● Document excerpt:
Start of Block

ROCK Hard Cement has lost its challenge against Government’s move to introduce a quota on imported cement and a proposal to increase import duties.
On Tuesday, Justice Jacqueline Wilson dismissed the judicial review claim brought by Trinidad and Tobago-based Rock Hard Distributors (RHTT) and St Lucia-based Rock Hard Distribution Ltd (RHDL) against the Ministry of Trade and Industry, over moves which the cement importer claims would cripple their operations.
Newsday was told the judge’s written reasons will be issued in a week.
In its claim, Rock Hard sought to challenge the November 13, 2020 decision of the ministry to introduce a quota from January 1 only allowing 75,000 tonnes across the board for all distributors for the year.
The other decision taken by the ministry which is being challenged is the proposal it sent to the Commission for Trade and Economic Development (COTED) for a further suspension of the common external tariff (CET) on other hydraulic cements and its intent to apply a 50 per cent rate of duty.

End of Block

● Tasks to complete:
- 1) From the cement ruling article, quote everything from "ROCK Hard Cement" down to "cripple their operations.".
- 2) According to the cement ruling article, how many tonnes did the ministry's quota allow across all distributors for the year?

● Available data:

Start of Block

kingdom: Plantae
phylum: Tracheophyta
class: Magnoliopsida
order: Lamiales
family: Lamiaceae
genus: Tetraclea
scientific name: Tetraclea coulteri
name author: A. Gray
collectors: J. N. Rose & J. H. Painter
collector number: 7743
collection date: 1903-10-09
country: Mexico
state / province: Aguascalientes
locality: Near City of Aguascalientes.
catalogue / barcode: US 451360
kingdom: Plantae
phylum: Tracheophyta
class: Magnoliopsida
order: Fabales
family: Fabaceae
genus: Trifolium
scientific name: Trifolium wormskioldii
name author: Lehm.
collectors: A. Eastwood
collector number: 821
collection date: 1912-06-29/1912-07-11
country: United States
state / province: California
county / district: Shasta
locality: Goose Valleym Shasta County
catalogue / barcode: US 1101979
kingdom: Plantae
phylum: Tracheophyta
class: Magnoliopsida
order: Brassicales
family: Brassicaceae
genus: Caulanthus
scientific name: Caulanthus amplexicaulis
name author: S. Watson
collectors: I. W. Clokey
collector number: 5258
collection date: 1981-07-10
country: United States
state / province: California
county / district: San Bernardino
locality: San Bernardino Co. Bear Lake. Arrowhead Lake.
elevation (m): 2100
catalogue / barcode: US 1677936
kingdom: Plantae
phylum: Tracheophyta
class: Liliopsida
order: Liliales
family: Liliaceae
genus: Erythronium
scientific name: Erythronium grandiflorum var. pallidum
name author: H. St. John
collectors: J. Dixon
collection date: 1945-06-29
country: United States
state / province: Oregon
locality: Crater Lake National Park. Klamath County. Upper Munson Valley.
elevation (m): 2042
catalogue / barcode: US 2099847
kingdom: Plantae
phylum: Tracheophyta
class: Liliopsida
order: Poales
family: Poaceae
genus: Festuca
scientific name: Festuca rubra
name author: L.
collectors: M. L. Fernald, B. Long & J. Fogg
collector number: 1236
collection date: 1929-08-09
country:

End of Block

● Answers given:
- 1)
ROCK Hard Cement has lost its challenge against Government’s move to introduce a quota on imported cement and a proposal to increase import duties.
On Tuesday, Justice Jacqueline Wilson dismissed the judicial review claim brought by Trinidad and Tobago-based Rock Hard Distributors (RHTT) and St Lucia-based Rock Hard Distribution Ltd (RHDL) against the Ministry of Trade and Industry, over moves which the cement importer claims would cripple their operations.

- 2) 75,000 tonnes.